# Physics with Calculus/Electromagnetism/Field Energy

A single test particle's potential energy, $U_{\mathrm {E} }^{\text{single}}$ , can be calculated from a line integral of the work, $q_{n}{\vec {E}}\cdot \mathrm {d} {\vec {\ell }}$ . We integrate from a point at infinity, and assume a collection of $N$ particles of charge $Q_{n}$ , are already situated at the points ${\vec {r}}_{i}$ . This potential energy (in Joules) is:

$U_{\mathrm {E} }^{\text{single}}=q\phi ({\vec {r}})={\frac {q}{4\pi \varepsilon _{0}}}\sum _{i=1}^{N}{\frac {Q_{i}}{\left\|{\mathfrak {\vec {r}}}_{i}\right\|}}$ where ${\vec {\mathfrak {r}}}_{i}={\vec {r}}-{\vec {r}}_{i},$ is the distance of each charge $Q_{i}$ from the test charge $q$ , which situated at the point ${\vec {r}}$ , and $\phi ({\vec {r}})$ is the electric potential that would be at ${\vec {r}}$ if the test charge were not present.

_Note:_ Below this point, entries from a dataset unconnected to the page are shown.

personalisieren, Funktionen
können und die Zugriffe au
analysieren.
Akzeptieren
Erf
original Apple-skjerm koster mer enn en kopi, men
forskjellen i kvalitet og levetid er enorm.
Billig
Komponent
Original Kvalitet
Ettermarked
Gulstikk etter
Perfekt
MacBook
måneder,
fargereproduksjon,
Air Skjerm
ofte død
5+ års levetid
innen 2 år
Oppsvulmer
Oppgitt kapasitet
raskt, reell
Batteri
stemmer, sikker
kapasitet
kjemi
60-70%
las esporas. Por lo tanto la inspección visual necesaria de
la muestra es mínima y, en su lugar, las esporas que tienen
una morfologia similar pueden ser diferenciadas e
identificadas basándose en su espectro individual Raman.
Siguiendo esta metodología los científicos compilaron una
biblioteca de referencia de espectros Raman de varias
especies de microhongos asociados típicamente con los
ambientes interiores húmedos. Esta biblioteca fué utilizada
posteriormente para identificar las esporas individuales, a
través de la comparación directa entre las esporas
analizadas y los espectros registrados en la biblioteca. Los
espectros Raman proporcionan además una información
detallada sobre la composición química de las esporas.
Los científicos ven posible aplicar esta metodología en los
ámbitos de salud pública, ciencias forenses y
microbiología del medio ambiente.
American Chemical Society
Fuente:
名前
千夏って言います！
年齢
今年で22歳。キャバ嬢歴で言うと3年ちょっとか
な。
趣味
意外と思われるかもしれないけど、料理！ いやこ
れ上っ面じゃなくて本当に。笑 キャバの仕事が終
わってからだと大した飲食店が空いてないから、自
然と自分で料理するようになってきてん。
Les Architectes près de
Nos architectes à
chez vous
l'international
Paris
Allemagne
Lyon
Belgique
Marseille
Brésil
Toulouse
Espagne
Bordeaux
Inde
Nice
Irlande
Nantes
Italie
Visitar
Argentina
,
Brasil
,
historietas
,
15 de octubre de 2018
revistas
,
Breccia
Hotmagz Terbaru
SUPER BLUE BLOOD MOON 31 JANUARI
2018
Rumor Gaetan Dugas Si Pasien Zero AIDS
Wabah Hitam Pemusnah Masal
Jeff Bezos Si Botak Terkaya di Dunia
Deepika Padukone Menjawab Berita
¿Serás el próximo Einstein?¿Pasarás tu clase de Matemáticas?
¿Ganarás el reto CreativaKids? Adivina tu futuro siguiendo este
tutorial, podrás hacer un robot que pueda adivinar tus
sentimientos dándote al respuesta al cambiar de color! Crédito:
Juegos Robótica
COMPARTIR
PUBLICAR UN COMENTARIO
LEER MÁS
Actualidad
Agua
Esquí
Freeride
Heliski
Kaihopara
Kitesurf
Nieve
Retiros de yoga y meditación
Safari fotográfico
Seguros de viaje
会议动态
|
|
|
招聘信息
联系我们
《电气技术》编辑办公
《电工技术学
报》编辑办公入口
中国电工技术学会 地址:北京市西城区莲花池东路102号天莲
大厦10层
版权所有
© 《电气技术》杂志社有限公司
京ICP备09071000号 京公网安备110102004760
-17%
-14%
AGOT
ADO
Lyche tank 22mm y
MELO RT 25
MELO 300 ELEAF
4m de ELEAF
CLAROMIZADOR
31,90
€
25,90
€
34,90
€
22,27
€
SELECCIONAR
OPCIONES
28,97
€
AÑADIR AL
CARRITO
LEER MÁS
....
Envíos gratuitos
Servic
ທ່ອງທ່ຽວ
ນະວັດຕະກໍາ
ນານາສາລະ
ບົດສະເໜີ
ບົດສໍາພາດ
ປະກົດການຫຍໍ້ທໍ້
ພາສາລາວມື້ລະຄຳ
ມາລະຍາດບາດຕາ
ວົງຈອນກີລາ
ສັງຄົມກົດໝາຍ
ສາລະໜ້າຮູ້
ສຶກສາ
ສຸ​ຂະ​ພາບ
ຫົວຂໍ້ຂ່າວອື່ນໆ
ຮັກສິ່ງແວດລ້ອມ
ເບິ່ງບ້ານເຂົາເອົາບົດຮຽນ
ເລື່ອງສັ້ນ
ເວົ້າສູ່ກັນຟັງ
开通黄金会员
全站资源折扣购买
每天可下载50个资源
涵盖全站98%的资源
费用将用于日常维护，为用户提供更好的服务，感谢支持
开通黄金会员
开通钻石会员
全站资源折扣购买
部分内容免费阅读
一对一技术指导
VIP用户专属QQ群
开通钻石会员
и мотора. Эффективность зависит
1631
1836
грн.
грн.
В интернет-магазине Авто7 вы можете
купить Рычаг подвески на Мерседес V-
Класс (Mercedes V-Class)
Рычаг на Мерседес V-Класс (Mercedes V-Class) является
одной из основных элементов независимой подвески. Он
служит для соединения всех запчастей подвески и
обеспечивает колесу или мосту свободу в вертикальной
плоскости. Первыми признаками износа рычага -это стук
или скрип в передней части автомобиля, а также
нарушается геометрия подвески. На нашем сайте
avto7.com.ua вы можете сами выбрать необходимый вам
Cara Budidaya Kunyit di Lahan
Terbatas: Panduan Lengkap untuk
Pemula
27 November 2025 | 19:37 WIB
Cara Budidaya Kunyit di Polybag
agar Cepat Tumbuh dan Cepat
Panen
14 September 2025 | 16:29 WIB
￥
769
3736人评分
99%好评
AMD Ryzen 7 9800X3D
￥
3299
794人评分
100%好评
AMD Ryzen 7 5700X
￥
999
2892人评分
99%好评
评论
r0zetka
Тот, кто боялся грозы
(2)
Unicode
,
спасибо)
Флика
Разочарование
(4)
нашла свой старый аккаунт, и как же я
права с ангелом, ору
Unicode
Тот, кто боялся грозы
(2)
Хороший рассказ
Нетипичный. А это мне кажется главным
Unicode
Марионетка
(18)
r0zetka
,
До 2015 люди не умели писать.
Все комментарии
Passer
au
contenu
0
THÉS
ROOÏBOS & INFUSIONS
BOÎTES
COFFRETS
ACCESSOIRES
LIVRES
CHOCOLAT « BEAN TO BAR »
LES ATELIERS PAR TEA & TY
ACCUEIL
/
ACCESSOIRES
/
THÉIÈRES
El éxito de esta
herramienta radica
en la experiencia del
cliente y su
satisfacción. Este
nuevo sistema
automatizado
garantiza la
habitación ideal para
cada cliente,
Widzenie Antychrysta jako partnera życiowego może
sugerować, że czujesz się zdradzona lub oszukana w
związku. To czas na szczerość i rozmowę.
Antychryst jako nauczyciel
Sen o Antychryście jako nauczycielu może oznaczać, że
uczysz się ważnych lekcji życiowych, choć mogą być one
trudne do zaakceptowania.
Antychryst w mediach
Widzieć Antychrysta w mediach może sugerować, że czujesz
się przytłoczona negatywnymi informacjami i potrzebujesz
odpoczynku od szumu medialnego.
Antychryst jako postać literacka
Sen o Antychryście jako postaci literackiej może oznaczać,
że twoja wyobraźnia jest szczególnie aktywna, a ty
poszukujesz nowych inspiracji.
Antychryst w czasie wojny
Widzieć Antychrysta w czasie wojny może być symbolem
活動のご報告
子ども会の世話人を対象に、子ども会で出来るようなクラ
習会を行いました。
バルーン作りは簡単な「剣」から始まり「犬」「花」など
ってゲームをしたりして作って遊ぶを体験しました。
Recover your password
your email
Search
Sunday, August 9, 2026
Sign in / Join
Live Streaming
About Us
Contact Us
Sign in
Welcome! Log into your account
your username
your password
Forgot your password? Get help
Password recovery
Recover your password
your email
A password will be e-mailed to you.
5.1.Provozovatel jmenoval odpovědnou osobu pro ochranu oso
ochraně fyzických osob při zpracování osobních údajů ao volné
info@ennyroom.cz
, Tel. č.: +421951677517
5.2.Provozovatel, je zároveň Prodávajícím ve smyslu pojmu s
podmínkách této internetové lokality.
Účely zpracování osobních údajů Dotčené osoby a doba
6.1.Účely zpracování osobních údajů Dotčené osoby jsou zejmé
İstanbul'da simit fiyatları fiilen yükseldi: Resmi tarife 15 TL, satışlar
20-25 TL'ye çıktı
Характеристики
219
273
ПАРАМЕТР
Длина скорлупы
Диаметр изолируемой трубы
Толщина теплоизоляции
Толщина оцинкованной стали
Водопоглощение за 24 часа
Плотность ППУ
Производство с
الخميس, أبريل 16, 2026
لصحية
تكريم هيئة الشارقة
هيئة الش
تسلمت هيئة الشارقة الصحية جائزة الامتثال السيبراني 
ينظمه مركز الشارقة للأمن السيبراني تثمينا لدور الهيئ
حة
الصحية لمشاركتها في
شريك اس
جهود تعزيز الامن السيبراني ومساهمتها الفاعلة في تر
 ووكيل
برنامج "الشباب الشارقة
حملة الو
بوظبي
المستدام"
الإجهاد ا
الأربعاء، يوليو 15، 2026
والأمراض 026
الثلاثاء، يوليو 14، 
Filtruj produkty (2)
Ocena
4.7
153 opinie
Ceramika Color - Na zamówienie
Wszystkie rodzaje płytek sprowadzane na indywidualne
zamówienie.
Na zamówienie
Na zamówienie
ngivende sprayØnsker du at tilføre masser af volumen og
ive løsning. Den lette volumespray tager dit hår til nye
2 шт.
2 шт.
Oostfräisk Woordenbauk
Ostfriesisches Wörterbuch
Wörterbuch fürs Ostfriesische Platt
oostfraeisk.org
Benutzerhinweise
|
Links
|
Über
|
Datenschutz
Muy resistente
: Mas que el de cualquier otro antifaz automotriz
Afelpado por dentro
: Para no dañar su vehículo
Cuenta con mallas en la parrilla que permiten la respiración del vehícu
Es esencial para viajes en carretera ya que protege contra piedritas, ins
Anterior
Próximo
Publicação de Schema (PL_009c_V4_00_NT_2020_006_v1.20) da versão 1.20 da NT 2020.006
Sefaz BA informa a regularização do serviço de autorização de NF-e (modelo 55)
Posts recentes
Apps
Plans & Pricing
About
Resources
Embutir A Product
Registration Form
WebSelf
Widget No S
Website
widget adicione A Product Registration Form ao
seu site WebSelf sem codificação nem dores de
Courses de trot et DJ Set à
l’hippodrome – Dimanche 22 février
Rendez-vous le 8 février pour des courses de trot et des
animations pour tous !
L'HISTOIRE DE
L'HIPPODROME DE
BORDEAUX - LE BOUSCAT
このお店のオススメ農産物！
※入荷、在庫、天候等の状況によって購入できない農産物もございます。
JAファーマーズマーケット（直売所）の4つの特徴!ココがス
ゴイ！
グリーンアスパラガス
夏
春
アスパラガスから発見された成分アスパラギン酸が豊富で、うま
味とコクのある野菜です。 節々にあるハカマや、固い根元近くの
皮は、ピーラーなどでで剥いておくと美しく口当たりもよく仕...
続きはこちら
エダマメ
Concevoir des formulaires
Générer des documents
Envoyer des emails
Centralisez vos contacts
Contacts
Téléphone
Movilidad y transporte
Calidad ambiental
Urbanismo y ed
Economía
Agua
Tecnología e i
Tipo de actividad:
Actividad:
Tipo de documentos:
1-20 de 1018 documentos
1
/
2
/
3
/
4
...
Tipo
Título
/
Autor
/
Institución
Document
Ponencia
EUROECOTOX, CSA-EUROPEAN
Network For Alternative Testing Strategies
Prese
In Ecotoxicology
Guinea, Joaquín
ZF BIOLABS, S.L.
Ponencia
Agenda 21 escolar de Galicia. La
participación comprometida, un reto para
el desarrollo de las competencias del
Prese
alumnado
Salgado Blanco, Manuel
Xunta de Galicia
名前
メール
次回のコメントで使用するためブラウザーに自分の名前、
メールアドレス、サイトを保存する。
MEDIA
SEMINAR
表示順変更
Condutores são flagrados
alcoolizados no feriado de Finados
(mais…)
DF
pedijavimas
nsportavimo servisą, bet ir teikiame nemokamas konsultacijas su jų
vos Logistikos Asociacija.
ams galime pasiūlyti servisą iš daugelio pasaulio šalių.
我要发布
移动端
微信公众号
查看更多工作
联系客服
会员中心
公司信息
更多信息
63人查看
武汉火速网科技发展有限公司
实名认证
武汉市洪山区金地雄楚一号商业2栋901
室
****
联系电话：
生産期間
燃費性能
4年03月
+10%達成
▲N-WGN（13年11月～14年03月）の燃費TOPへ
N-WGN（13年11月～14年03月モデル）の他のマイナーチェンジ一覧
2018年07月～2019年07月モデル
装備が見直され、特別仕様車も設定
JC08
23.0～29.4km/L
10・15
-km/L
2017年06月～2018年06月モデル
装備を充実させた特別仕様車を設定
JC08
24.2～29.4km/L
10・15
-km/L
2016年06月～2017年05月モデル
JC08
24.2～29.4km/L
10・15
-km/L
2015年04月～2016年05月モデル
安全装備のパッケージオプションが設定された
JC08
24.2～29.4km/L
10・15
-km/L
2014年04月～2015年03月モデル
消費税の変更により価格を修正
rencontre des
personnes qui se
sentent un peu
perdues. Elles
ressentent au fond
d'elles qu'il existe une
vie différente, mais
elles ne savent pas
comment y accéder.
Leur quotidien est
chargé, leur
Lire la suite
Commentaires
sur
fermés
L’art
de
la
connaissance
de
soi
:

If only two charges are present, the potential energy is $k_{e}Q_{1}Q_{2}/r$ . The total electric potential energy due a collection of N charges is calculating by assembling these particles one at a time:

$U_{\mathrm {E} }^{\text{total}}={\frac {1}{4\pi \varepsilon _{0}}}\sum _{j=1}^{N}Q_{j}\sum _{i=1}^{j-1}{\frac {Q_{i}}{r_{ij}}}={\frac {1}{2}}\sum _{i=1}^{N}Q_{i}\phi _{i},$ where the following sum from, j = 1 to N, excludes i = j:

$\phi _{i}={\frac {1}{4\pi \varepsilon _{0}}}\sum _{j=1(j\neq i)}^{N}{\frac {Q_{j}}{4\pi \varepsilon _{0}r_{ij}}}.$ This electric potential, $\phi _{i}$ is what would be measured at ${\vec {r}}_{i}$ if the charge $Q_{i}$ were missing. This formula obviously excludes the (infinite) energy that would be required to assemble each point charge from a disperse cloud of charge. The sum over charges can be converted into an integral over charge density using the prescription $\sum (\cdots )\rightarrow \int (\cdots )\rho \mathrm {d} ^{3}r$ :

$U_{\mathrm {E} }^{\text{total}}={\frac {1}{2}}\int \rho ({\vec {r}})\phi ({\vec {r}})\operatorname {d} ^{3}r={\frac {\varepsilon _{0}}{2}}\int \left|{\mathbf {E} }\right|^{2}\operatorname {d} ^{3}r$ ,

This second expression for electrostatic energy uses the fact that the electric field is the negative gradient of the electric potential, as well as vector calculus identities in a way that resembles integration by parts. These two integrals for electric field energy seem to indicate two mutually exclusive formulas for electrostatic energy density, namely ${\frac {1}{2}}\rho \phi$ and ${\frac {\varepsilon _{0}}{2}}E^{2}$ ; they yield equal values for the total electrostatic energy only if both are integrated over all space.